JOB ITEM
Can you rewrite the delimiter count passage between "From the previous" and "of its properties.", inclusive, switching "non-negative integer" to "whole number"?

EXERCISE PASSAGE
Definition 3.2.1: Delimiter Count Function Let t be a String with length l(t). Let T be the Character-level representation of t with the Characters 𝔞_i denoting the i^th character of the String t, where \(1 \leq i \leq l(t)\),

\[T = \{ (1, \mathfrak{a}_1), (2, \mathfrak{a}_2), ... , (l(t), \mathfrak{a}_{l(t)}) \}\]

The Delimiter Count Function, denoted by Δ(t), is defined as the number of Delimiter Characters (σ) in the string t. Formally, Δ(t) is defined as the cardinality of the set that satisfies the following formula:

\[D_t \leftrightarrow \{ (i, \mathfrak{a}_i) \in T \mid \mathfrak{a}_i = \sigma \land 1 \leq i leq l(t) \}\]

Then, the Delimiter Count function is defined as

\[\Delta(t) = \lvert D_t \rvert\]

∎

Example

Consider the string t = “a b c”. The Character-level set representation of t is given by,

\[T = \{ (1, \text{"a"}), (2, \sigma), (3, \text{"b"}), (4, \sigma), (5, \text{"c"}) \}.\]

By Definition 3.2.1, the set \(D_t\) contains the ordered pairs \((2, \sigma)\) and \((4, \sigma)\), where the first coordinate of each pair correspond the positions of the two Delimiter Characters in the String. Therefore,

\[D_t = \{ (2, \sigma), (4, \sigma) \}\]

From this it follows,

\[\lvert D_t \rvert = 2\]

Hence,

\[\Delta(t) = 2\]

∎

From the previous example, it can be seen the Delimiter Count function takes a Sentence as input and produces a non-negative integer (the Delimiter count) as output. Multiple sentences can have the same Delimiter count, making it a many-to-one function. While this many not be advantageous from a computational perspective, the Delimiter Count function has other interesting properties that make it worth studying. The following theorems describe some of its properties.

RECORDS PROVIDED
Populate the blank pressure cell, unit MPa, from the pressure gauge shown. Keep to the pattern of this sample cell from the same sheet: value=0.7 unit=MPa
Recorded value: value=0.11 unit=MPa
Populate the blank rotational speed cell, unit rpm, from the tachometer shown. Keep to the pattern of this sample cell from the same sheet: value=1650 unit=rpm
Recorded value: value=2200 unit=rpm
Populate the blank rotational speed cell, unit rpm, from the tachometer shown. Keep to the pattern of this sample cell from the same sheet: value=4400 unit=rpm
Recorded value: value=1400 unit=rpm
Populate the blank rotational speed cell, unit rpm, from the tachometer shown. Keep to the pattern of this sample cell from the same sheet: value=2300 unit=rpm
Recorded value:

--

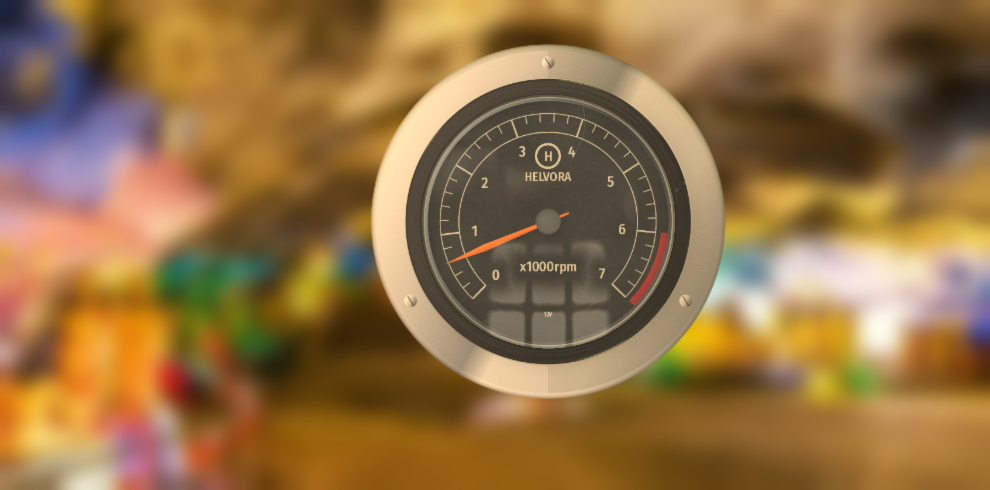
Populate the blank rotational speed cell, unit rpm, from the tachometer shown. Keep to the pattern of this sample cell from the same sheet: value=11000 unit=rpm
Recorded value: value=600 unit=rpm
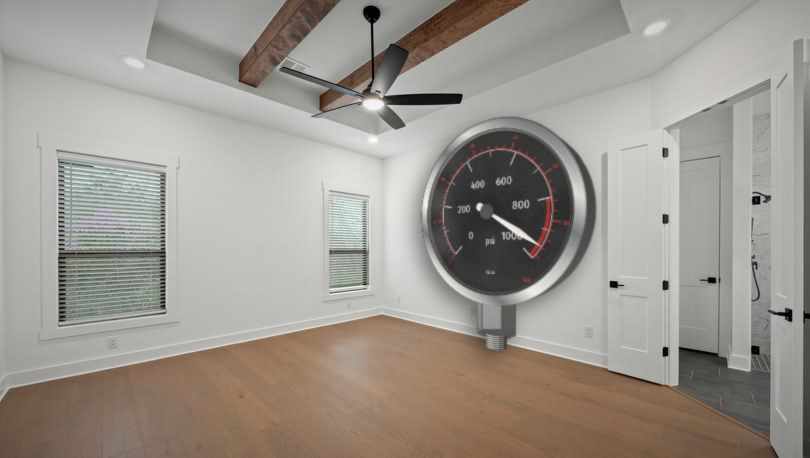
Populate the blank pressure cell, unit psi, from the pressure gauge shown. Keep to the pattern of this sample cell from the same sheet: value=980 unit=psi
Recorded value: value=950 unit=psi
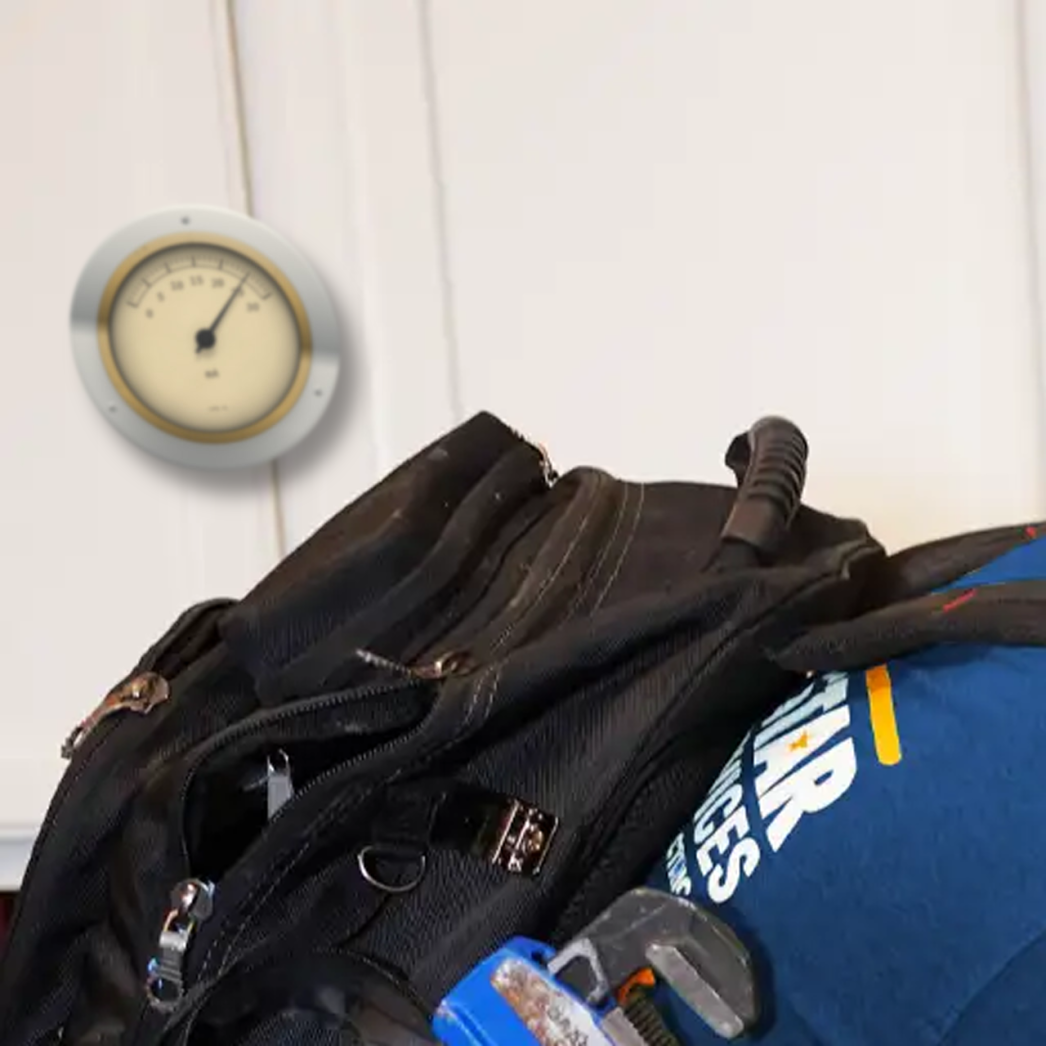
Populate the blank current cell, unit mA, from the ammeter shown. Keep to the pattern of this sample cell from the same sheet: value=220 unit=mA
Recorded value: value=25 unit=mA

* * *

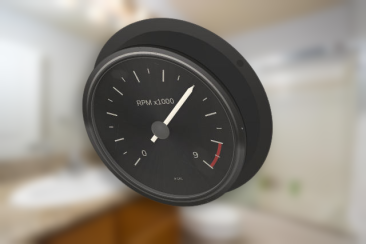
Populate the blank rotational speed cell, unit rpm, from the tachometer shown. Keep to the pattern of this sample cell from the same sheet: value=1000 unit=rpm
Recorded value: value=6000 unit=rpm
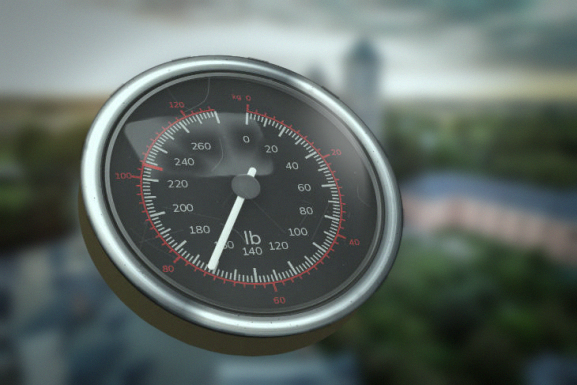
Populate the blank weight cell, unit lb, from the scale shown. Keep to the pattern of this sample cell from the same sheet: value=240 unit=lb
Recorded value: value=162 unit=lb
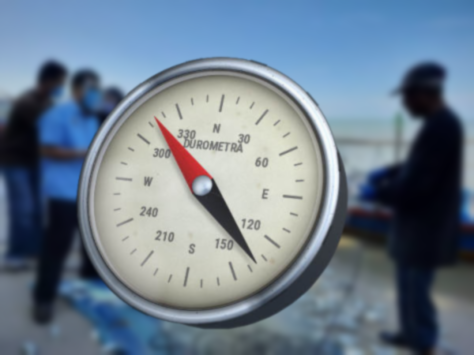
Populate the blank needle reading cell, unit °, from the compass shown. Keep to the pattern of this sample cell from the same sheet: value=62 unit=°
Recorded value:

RESPONSE BELOW
From the previous example, it can be seen the Delimiter Count function takes a Sentence as input and produces a whole number (the Delimiter count) as output. Multiple sentences can have the same Delimiter count, making it a many-to-one function. While this many not be advantageous from a computational perspective, the Delimiter Count function has other interesting properties that make it worth studying. The following theorems describe some of its properties.